After recently listening to Amy Goodman interview an ex-reporter for The New York Times on the power and intractability of the U.S. government, I was reminded of an article in The Chomsky Reader, published in l987. It’s an ongoing, almost never-ending reflection I engage in— lamenting the wars in which this country is engaged. Seventy percent of us want the government to call a halt to the wars in Afghanistan and Iraq. Some of us want a total turnabout in U.S. policies both at home and abroad. I think there would be more dissent, more action, if so many of us were not persuaded—by our educational institutions, by the corporate media, and by Wall Street—that the people “running things” were running them for the benefit of not just the American people, but of all people everywhere. This, of course, is not true.

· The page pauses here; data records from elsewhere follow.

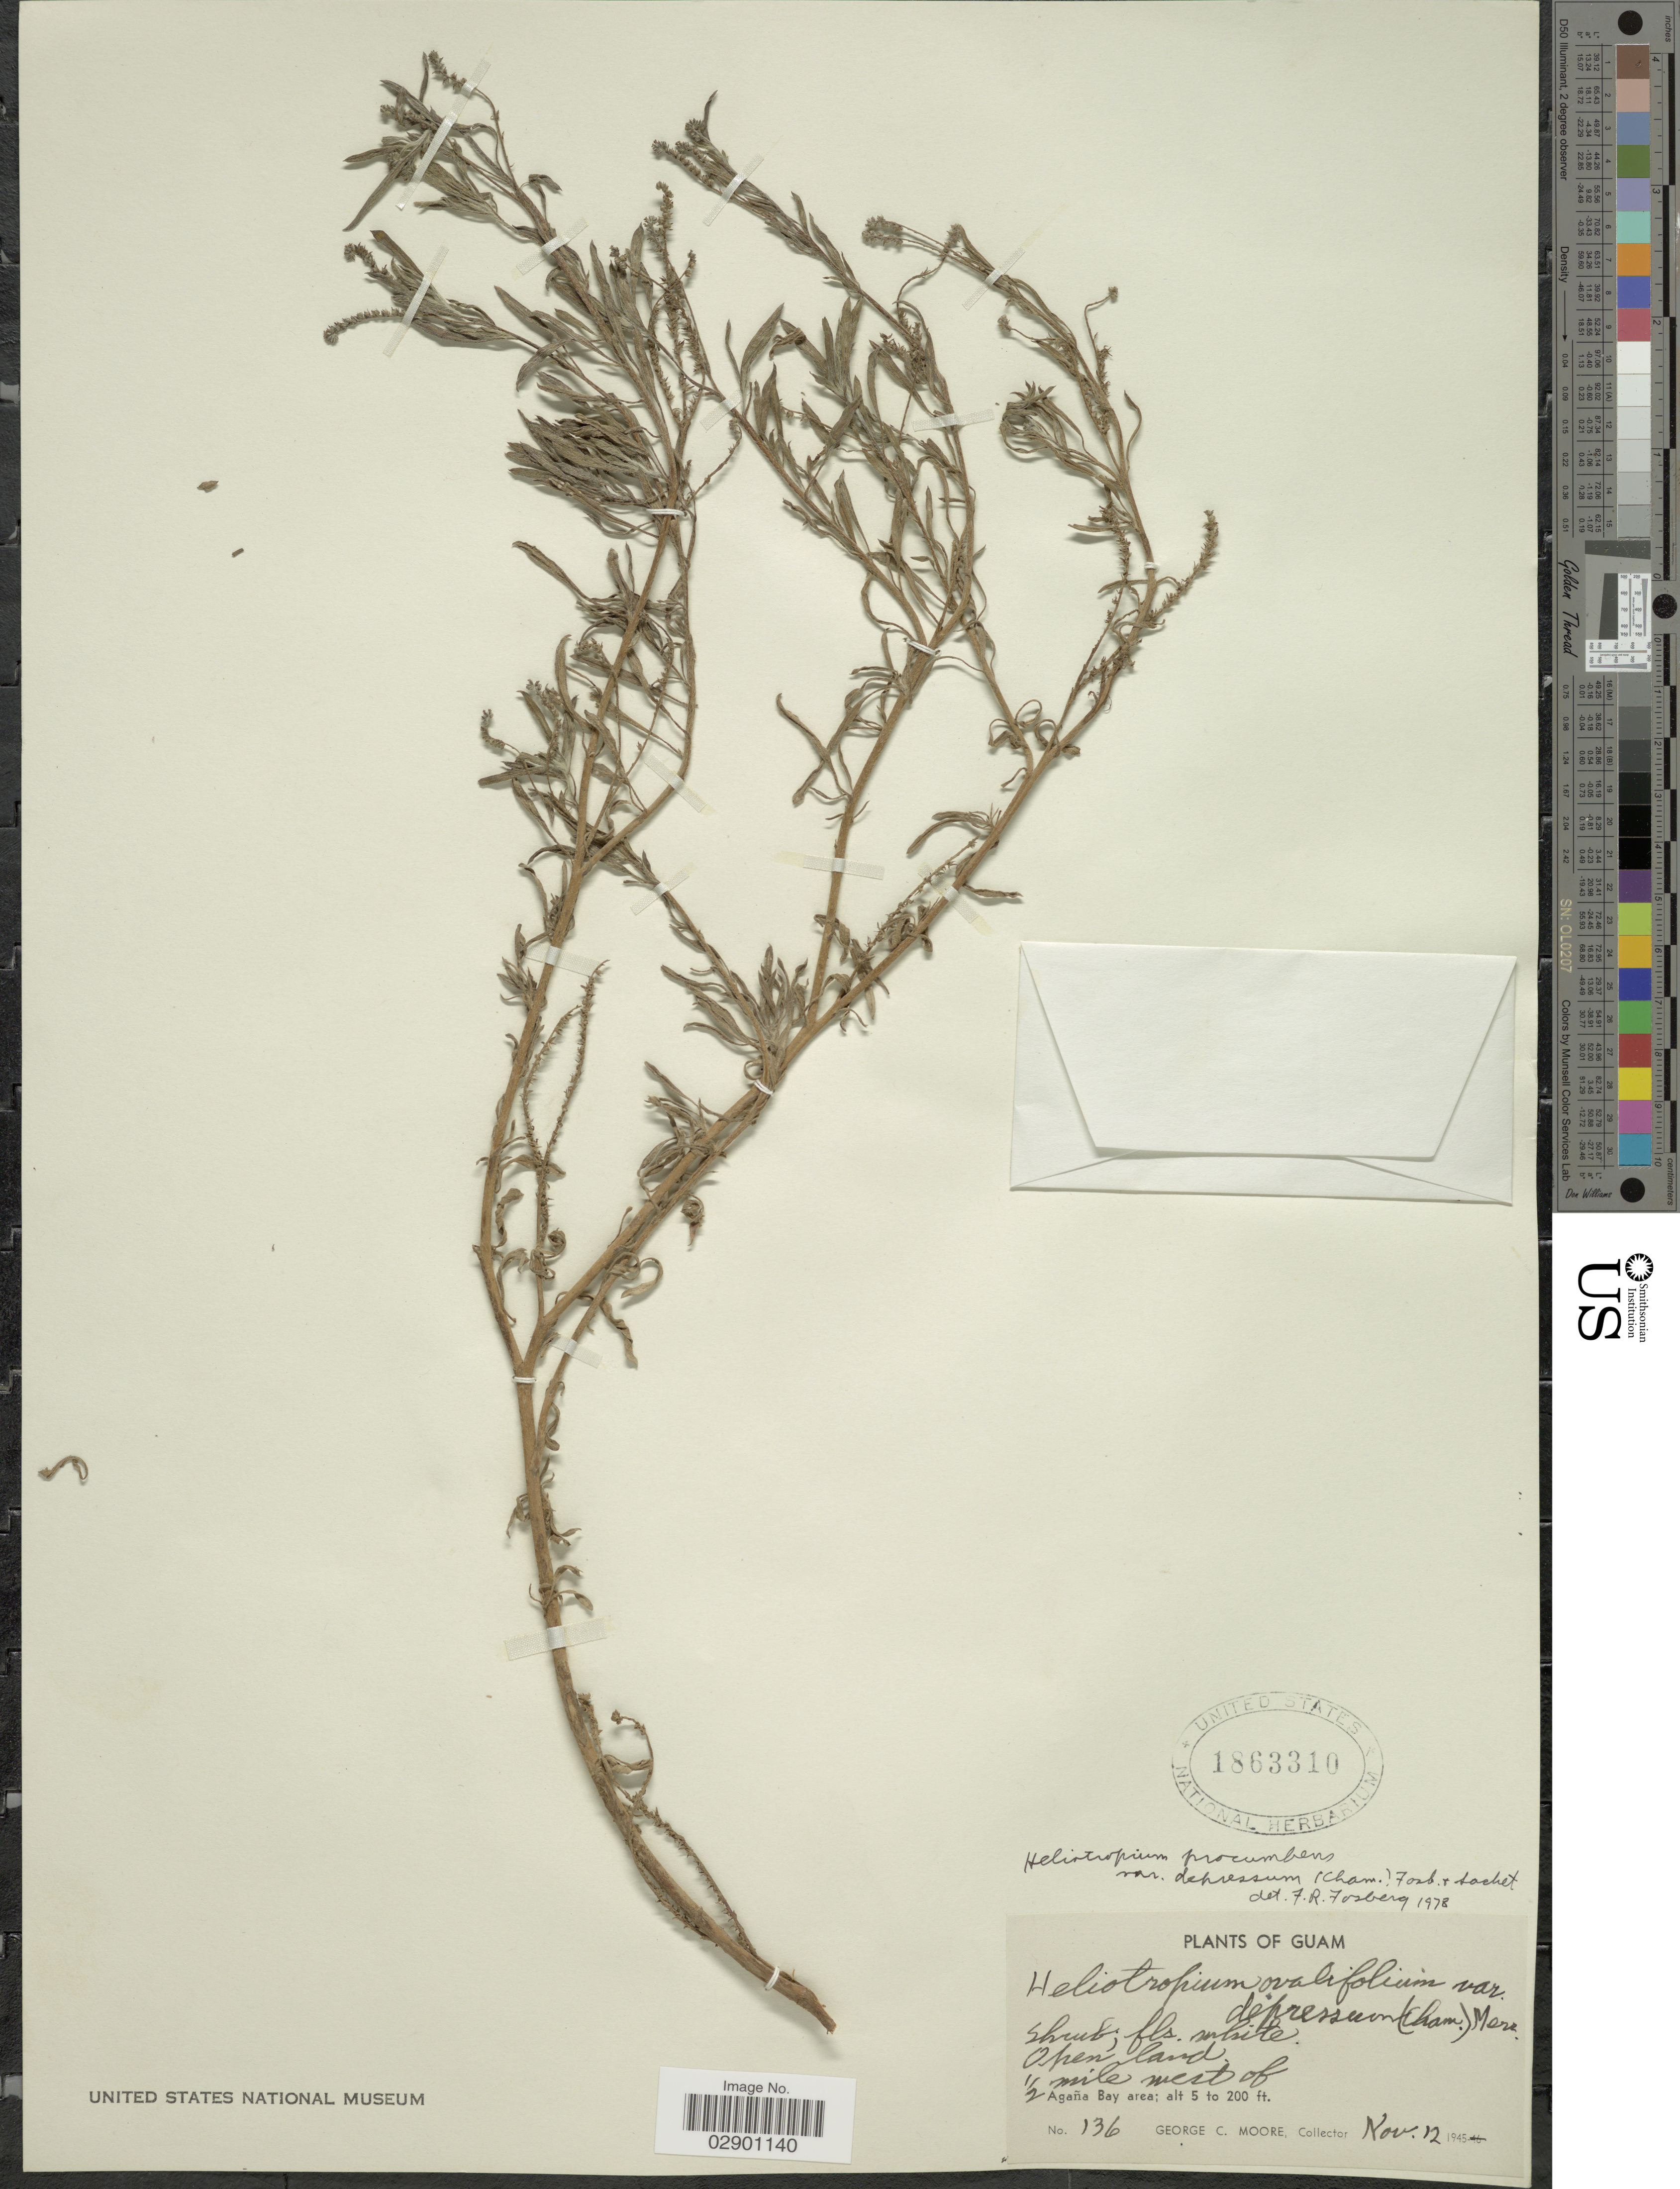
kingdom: Plantae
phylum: Tracheophyta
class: Magnoliopsida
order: Boraginales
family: Heliotropiaceae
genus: Heliotropium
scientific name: Heliotropium procumbens var. depressum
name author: (Cham.) Fosberg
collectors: G. C. Moore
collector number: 136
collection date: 1945-11-12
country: Guam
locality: ½ mile west of Agaña Bay.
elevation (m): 2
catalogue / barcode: US 1863310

Chomsky contends that “the average person” is qualified to render rational and well-thought-out decisions about the role of government. The intellectuals whom we usually depend on for important decisions about government that affect our daily lives, most often, reflect current opinion. Who are these intellectuals? Journalists, writers, college faculty, heads of think tanks, etc.

The war in Vietnam is a case in point. During the war we were told on every side that the war was about democracy, Communism and freedom. We were lied to by intellectuals. I suspect some of those intellectuals lied to themselves.

Today we’re once again in the same position. Do we never learn? We may eventually stop the daily killing in Iraq and Afghanistan, but we will be left with the continuing problem of preemptive war, with 823 overseas military bases guaranteeing U.S. corporations the freedom to engage in international trade that too often is to the detriment of local economies. It isn’t just fixing the brakes and changing the oil that’s needed but rather a total overhaul of government. Or maybe a new car altogether?

I think not only I but all WAMM members would agree with the following paragraph of Chomsky: “If we had the honesty and the moral courage, we would not let a day pass without hearing the cries of the victims. We would turn on the radio in the morning and listen to the voices of the people who escaped the massacres in El Quiche province, and the Guazapa Mountains, and the daily press would carry front-page pictures of children dying of malnutrition and disease in the countries where order reigns and crops and beef are exported to the American market, with an explanation of why this is so. We would listen to the extensive and detailed record of terror and torture in our dependencies, compiled by Amnesty International, Americas Watch . . .”

Isn’t that what WAMM is all about? Encouraging people to look at what is being done in their name all over the world as other people’s resources are exploited and stolen and the people, themselves, massacred and killed?